++++ Page excerpt ++++

Please resolve these comments along with any other Last Call comments
you may receive.

Document:  draft-leiba-extended-doc-shepherd-00

Reviewer: Ben Campbell
Review Date: 2012-10-23
IETF LC End Date: 2012-10-23

Summary: I'm not sure what to make of this draft. I think the opinions herein 
are worth capturing, but have mixed feelings about it belong in an 
informational RFC.

Major issues:

-- Process: I share some of the concerns that have been mentioned by others, 
namely that I'm not sure whether an individual opinion paper should be 
published as an informational RFC. OTOH, I'm not sure that it shouldn't. The 
operative words here are "I'm not sure." The opinions contained in the document 
are interesting, and likely of use to the community. I just wonder if another 
publication form might not be more appropriate.

++++

In the draft review, list every label that is immediately followed by a colon. The material has no connection to the draft review.

++++ Information shown ++++

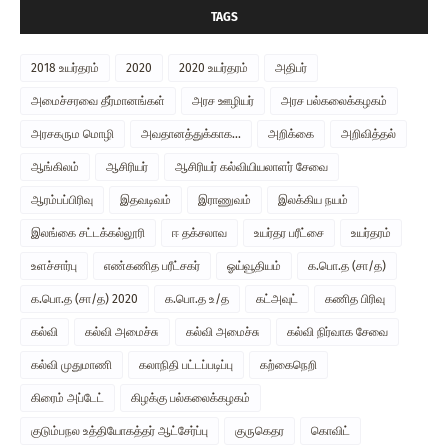
TAGS
2018 உயர்தரம்
2020
2020 உயர்தரம்
அதிபர்
அமைச்சரவை தீர்மானங்கள்
அரச ஊழியர்
அரச பல்கலைக்கழகம்
அரசகரும மொழி
அவதானத்துக்காக...
அறிக்கை
அறிவித்தல்
ஆங்கிலம்
ஆசிரியர்
ஆசிரியர் கல்வியியலாளர் சேவை
ஆரம்பப்பிரிவு
இதவடிவம்
இராணுவம்
இலக்கிய நயம்
இலங்கை சட்டக்கல்லூரி
ஈ தக்சலாவ
உயர்தர பரீட்சை
உயர்தரம்
உளச்சார்பு
எண்கணித பரீட்சகர்
ஓய்வூதியம்
க.பொ.த (சா/த)
க.பொ.த (சா/த) 2020
க.பொ.த உ/த
கட்அவுட்
கணித பிரிவு
கல்வி
கல்வி அமைச்சு
கல்வி அமைச்சு
கல்வி நிர்வாக சேவை
கல்வி முதுமாணி
கலாநிதி பட்டப்படிப்பு
கற்கைநெறி
கிரைம் அப்டேட்
கிழக்கு பல்கலைக்கழகம்
குடும்பநல உத்தியோகத்தர் ஆட்சேர்ப்பு
குருகெதர
கொவிட்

++++

## Response
Document
Reviewer
Review Date
IETF LC End Date
Summary
Major issues
Process